● **Assignment 1**: Copy the section of the passage on group psychotherapy for cancer survivors that opens with the words containing "Finally, sociodemographic and" and closes with "the oncological process).".
● **Assignment 2**:
Answer these questions from the passage on group psychotherapy for cancer survivors:
(a) What sex were the patients included in the study?
(b) Which characteristic received some statistical support as associated with group cohesion?
(c) Why are the data not publicly available?
● **Assignment 3**: Write the next part of the passage on group psychotherapy for cancer survivors, starting after its last sentence.

(Document passage begins)

Finally, sociodemographic and clinical characteristics of both groups were analyzed and compared in this sub-study and no clear differences were found. Indeed, even though this study includes participants with different oncological diagnoses, it only includes female patients in the extended survival stage, which favors homogeneity. At the same time, conclusions should be limited to this population and not extended to the general oncological population (e.g., other genders or phases in the oncological process).

Clinical implications

This study offers exploratory results that enrich our understanding of the role of GC in both online and in-person group psychotherapy for cancer survivors. Our findings advocate for the equal potential of both treatment modalities to foster GC among participants, thereby significantly enhancing therapeutic efficacy in alleviating depressive symptoms and post-traumatic stress. The study also shows that strong GC is aligned with patients experiencing post-traumatic growth earlier, synchronously with the therapeutic process. Finally, no individual sociodemographic or clinical characteristics are associated with the likelihood of developing greater or lesser GC, although age received some statistical support. Consequently, it is crucial to use interventions that promote GC to enhance therapeutic outcomes and reduce the emotional distress caused by cancer. This can be well achieved through both online and in-person group psychotherapy.

DATA AVAILABILITY: The data are available on request from the corresponding authors. They are not publicly available due to the privacy of the research participants.

(Document passage ends)
(Information begins)

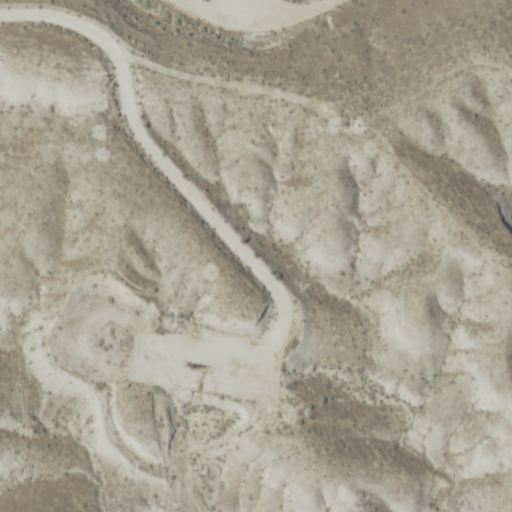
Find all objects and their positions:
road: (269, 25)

(Information ends)
(Information begins)

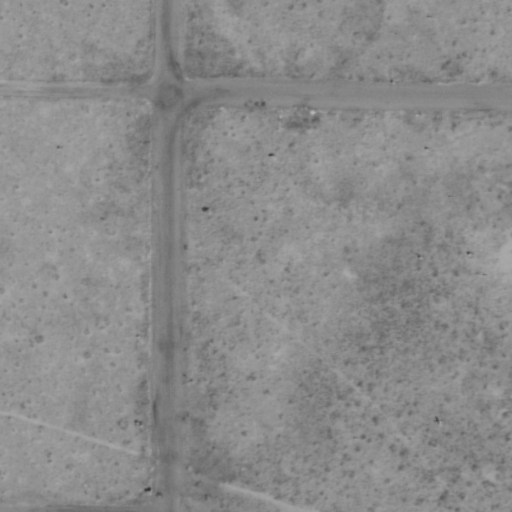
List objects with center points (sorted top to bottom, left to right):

(Information ends)
(Information begins)

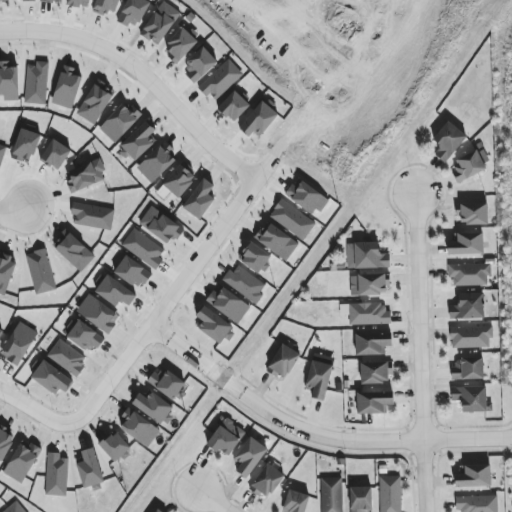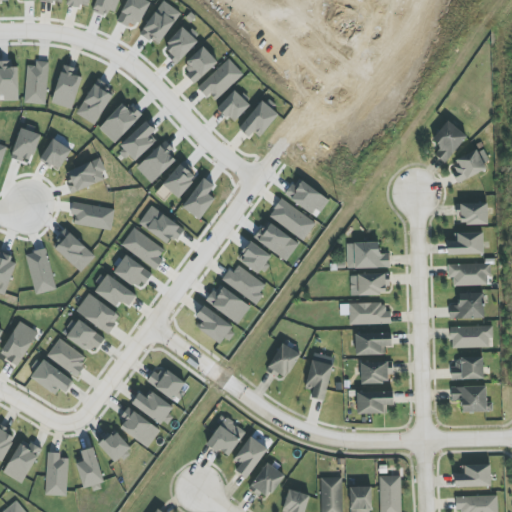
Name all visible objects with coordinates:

(Information ends)

● **Exercise output 1**:
Finally, sociodemographic and clinical characteristics of both groups were analyzed and compared in this sub-study and no clear differences were found. Indeed, even though this study includes participants with different oncological diagnoses, it only includes female patients in the extended survival stage, which favors homogeneity. At the same time, conclusions should be limited to this population and not extended to the general oncological population (e.g., other genders or phases in the oncological process).

● **Exercise output 2**:
(a) Female.
(b) Age.
(c) Because of the privacy of the research participants.

● **Exercise output 3**:
Author contribution

AA-O: conceptualization; methodology; data curation; analysis and results interpretation; writing of original draft. JCM: conceptualization; methodology; formal analysis; oversight of original draft. MLl-F: funding acquisition; project management; implementation of the experiment; data curation. AF-V: oversight of original draft. MS-B: oversight of original draft. LC-S: oversight of original draft. CO-A: leadership; funding acquisition; supervision; oversight of original draft. All authors: draft review and editing; approval of final version of manuscript.

Funding information

This study was supported by the Carlos III Health Institute under FIS grants no PI15/01278, no PI19/01880 and PI22/01255 (co-financed by the European Regional Development Fund [ERDF] under the “A way to build Europe” initiative) and the European Institute of Innovation and Technology (EIT Health) (ONCOMMUNITIES: Online Cancer Support Communities), grant/award no 20,536. Additionally, the research team received financial backing from the Emergent Agència d’Ajuts Universitaris i de Recerca of the Government of Catalonia (AGAUR), research group: Psycho-oncology and Digital Health (no. 2021 SGR 01003).

Declaration of competing interest

The authors declare the following financial interests/personal relationships which may be considered as potential competing interests: Cristian Ochoa-Arnedo reports financial support was provided by Carlos III Health Institute. Cristian Ochoa-Arnedo reports financial support was provided by Government of Catalonia Agency for Administration of University and Research Grants. Cristian Ochoa-Arnedo reports financial support was provided by European Institute of Innovation & Technology. If there are other authors, they declare that they have no known competing financial interests or personal relationships that could have appeared to influence the work reported in this paper.

Acknowledgements

The authors express their gratitude to all the women who participated in the study. They also thank IDIBELL’s biostatistics service for its guidance in the data analysis, especially Arnau Lagarda Tous and Judith Peñafiel Muñoz.